> _Exercise objective_
Could the data below please be reproduced word for word, without the pictures?

> _Recorded information_
________________________________________

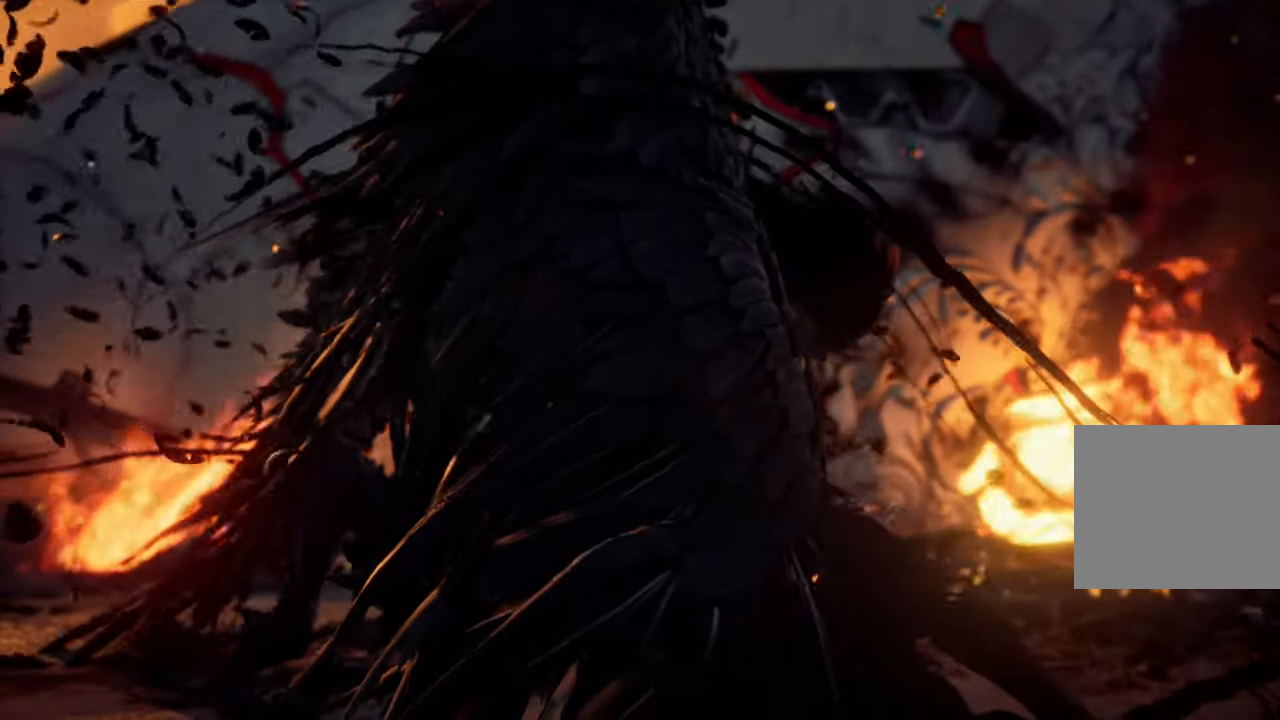
{"buttons": [], "left_stick": "center", "right_stick": "center", "events": [[50, "right_stick", "left"], [117, "right_stick", "center"]]}
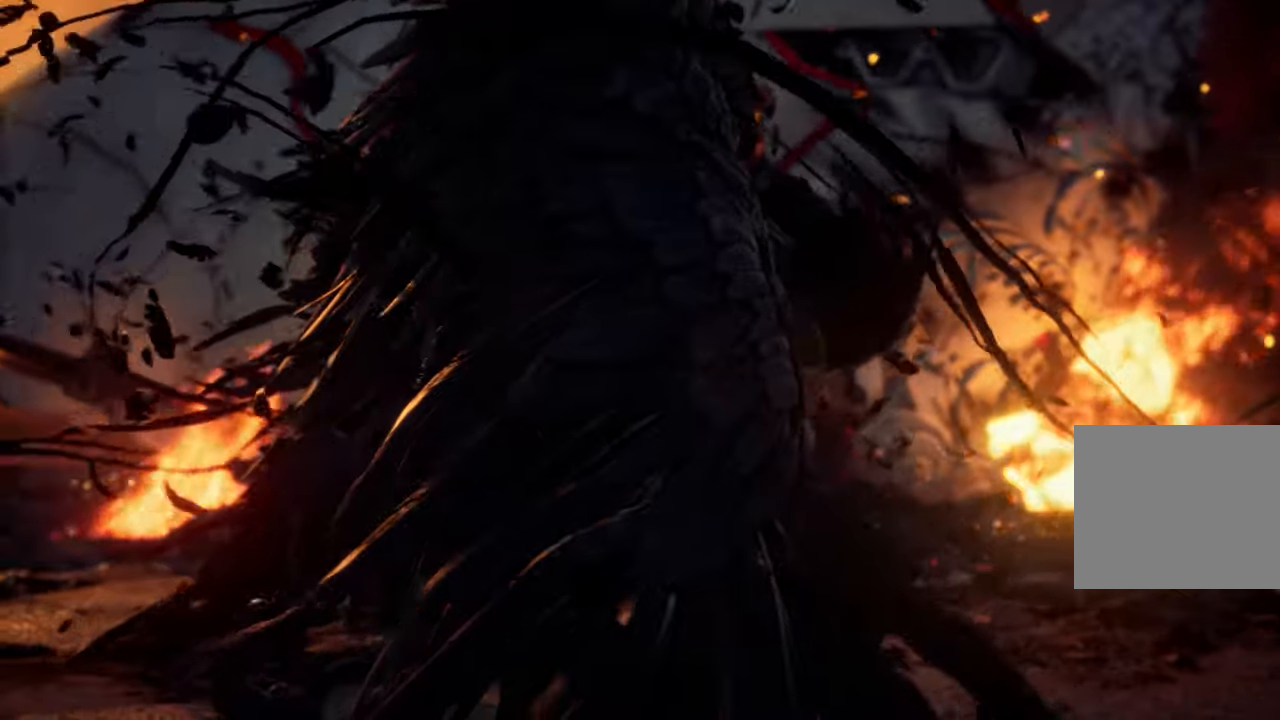
{"buttons": [], "left_stick": "center", "right_stick": "center", "events": [[50, "right_stick", "down-left"], [117, "right_stick", "center"]]}
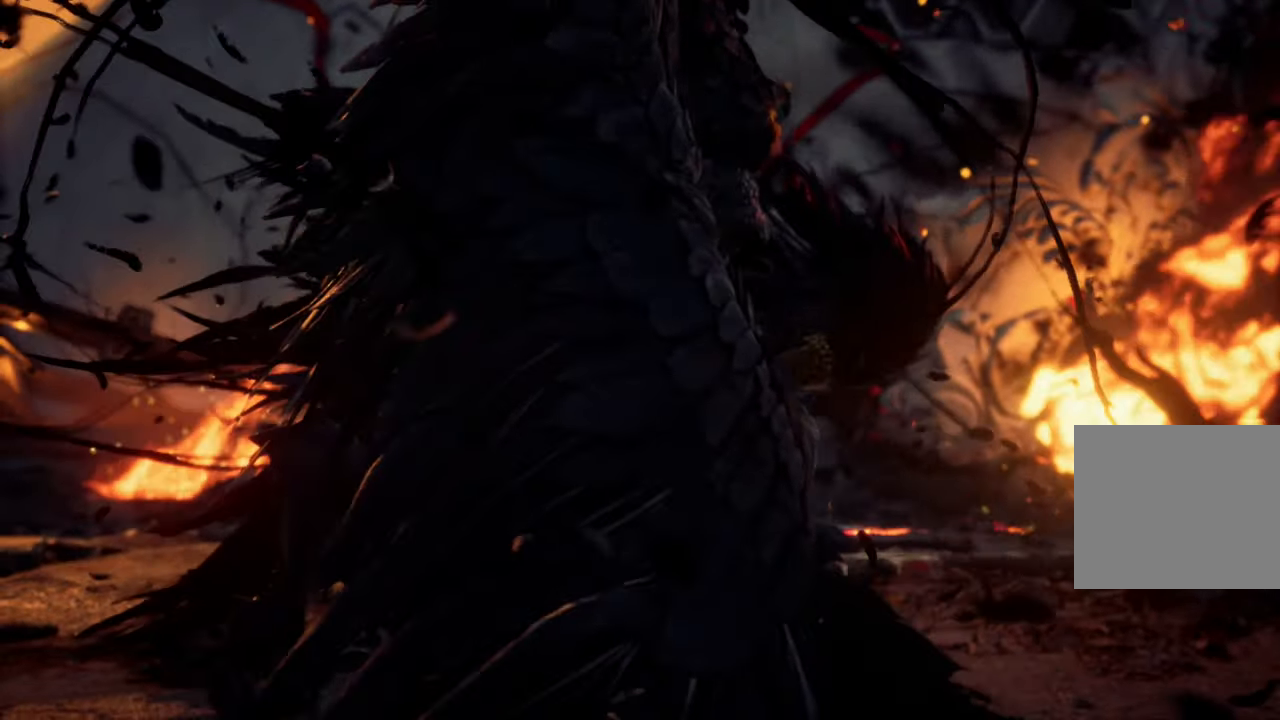
{"buttons": [], "left_stick": "center", "right_stick": "center", "events": []}
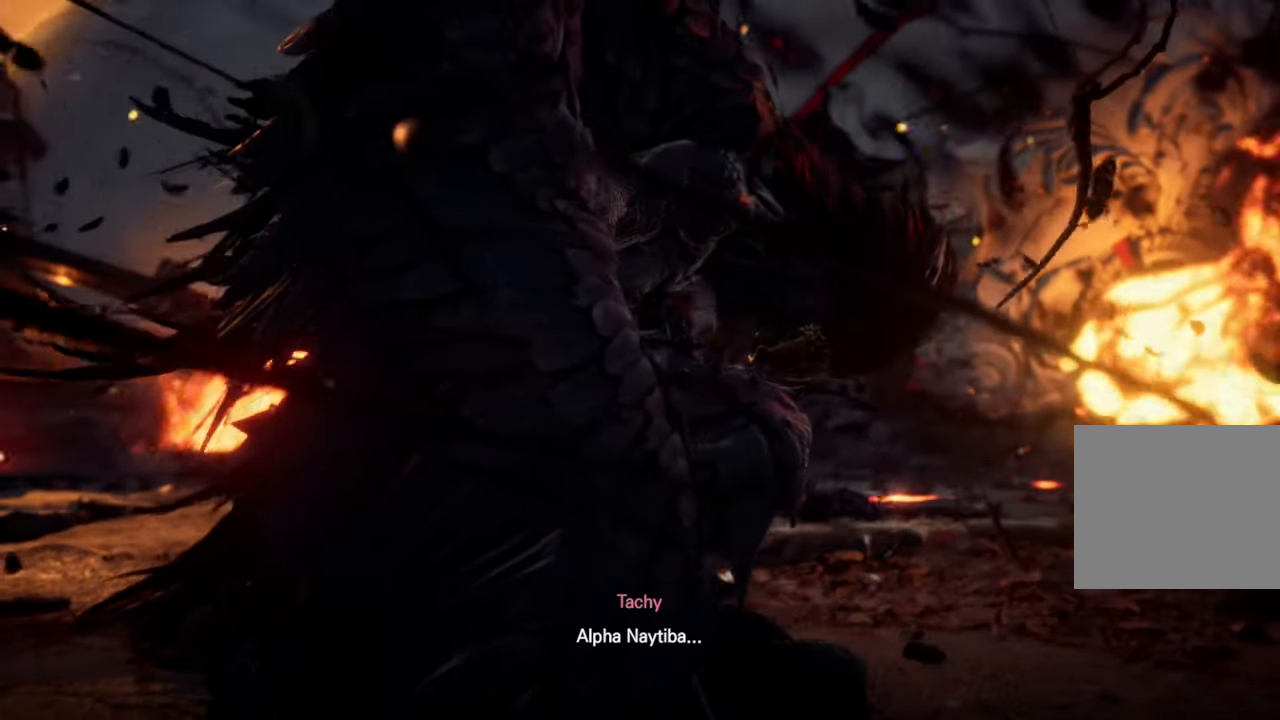
{"buttons": [], "left_stick": "center", "right_stick": "center", "events": []}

________________________________________

> _Response below_
{"buttons": [], "left_stick": "center", "right_stick": "center", "events": [[50, "right_stick", "left"], [117, "right_stick", "center"]]}
{"buttons": [], "left_stick": "center", "right_stick": "center", "events": [[50, "right_stick", "down-left"], [117, "right_stick", "center"]]}
{"buttons": [], "left_stick": "center", "right_stick": "center", "events": []}
{"buttons": [], "left_stick": "center", "right_stick": "center", "events": []}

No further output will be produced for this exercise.